If the Fed reduces its balance sheet, investors are betting that would lift yields for longer-term treasuries, which could boost bank profits, Detrick said.
The Dow Jones Industrial Average <.DJI> rose 39.45 points, or 0.18 percent, to 22,370.8, clocking its sixth straight record close. The S&P 500 <.SPX> gained 2.78 points, or 0.11 percent, to 2,506.65, hitting its fifth record closing high in the last six sessions.
The Nasdaq Composite <.IXIC> added 6.68 points, or 0.1 percent, to 6,461.32, also squeaking out a record closing high, slightly above its Sept. 13 close.
The biggest percentage gain was the telecom services sector's <.SPLRCL> 2.3 percent jump on merger and acquisition speculation.
The biggest U.S. telephone operators, Verizon <VZ.N> and AT&T <T.N>, rose more than 2 percent, providing the second- and third-biggest individual stock boosts for the S&P. Shares of smaller wireless carrier T-Mobile <TMUS.O> rose 5.9 percent and Sprint <S.N> jumped 6.8 percent, following a report they were in active merger talks.
The healthcare index <.SPXHC> was one of the biggest laggards, with declines in insurers such as United Health <UNH.N>, which fell 1.8 percent due to the latest efforts in Washington to overhaul Obamacare.
Best Buy <BBY.N> fell 8 percent after the No. 1 U.S. electronics retailer forecast fiscal 2021 adjusted earnings well below Wall Street estimates.
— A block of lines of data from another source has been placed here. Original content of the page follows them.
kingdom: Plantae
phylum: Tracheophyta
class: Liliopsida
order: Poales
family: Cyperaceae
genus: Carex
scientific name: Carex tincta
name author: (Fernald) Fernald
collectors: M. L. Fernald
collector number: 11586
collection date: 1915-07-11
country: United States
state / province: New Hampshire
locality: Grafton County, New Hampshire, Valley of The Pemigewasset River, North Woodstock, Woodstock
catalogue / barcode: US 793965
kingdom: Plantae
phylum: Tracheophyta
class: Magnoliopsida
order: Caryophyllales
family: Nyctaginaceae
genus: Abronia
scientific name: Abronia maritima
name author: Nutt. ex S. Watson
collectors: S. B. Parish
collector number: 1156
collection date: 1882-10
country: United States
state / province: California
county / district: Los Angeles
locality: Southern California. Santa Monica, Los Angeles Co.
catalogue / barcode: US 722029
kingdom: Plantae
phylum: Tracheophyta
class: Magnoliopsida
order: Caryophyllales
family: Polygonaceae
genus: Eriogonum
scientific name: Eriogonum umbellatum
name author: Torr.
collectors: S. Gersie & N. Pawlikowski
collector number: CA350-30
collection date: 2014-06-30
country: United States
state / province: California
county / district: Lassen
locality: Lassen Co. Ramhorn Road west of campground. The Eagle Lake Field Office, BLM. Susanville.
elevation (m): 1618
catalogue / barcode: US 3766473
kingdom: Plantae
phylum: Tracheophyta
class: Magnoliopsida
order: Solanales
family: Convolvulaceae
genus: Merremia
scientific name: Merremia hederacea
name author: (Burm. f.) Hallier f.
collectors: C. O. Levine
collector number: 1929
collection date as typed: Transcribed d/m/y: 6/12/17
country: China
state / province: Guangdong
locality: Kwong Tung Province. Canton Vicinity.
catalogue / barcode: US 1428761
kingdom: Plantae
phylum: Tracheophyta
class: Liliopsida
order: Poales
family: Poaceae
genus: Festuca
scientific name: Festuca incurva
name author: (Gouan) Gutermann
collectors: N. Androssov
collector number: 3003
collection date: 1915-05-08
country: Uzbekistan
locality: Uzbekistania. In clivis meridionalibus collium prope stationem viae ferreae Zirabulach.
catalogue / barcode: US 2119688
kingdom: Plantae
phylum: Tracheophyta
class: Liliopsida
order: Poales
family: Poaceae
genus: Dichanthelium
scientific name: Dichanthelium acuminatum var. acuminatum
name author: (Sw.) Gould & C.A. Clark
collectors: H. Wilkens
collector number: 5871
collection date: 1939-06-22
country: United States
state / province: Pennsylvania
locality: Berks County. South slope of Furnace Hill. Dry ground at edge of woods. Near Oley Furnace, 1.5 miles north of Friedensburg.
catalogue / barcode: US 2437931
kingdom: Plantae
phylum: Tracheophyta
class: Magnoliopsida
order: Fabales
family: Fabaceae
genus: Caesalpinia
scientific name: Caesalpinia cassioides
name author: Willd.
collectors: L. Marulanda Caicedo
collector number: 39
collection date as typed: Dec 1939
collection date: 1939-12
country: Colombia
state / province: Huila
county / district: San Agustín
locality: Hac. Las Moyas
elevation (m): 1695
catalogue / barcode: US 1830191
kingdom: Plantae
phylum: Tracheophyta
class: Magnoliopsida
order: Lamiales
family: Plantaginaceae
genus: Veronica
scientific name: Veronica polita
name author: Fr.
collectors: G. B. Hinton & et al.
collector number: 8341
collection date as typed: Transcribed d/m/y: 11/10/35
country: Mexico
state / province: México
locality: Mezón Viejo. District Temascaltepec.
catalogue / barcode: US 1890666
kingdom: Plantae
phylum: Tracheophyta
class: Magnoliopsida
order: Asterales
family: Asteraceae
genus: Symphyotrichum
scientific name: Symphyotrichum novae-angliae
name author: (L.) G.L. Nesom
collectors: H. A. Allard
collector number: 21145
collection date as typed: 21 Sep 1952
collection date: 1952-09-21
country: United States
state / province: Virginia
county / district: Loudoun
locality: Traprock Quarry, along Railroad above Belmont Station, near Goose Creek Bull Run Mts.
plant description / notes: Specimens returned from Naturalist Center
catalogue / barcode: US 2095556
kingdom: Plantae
The stock was one of the biggest drags on the consumer discretionary index <.SPLRCD>. Tesla <TSLA.O> fell 2.6 percent after Jefferies started coverage of the electric car maker's stock with an "underperform" rating.
Advancing issues outnumbered declining ones on the NYSE by a 1.09-to-1 ratio; on Nasdaq, a 1.04-to-1 ratio favored advancers.
About 5.8 billion shares changed hands on U.S. exchanges. That compares with the 5.9 billion daily average for the past 20 trading days, according to Thomson Reuters data.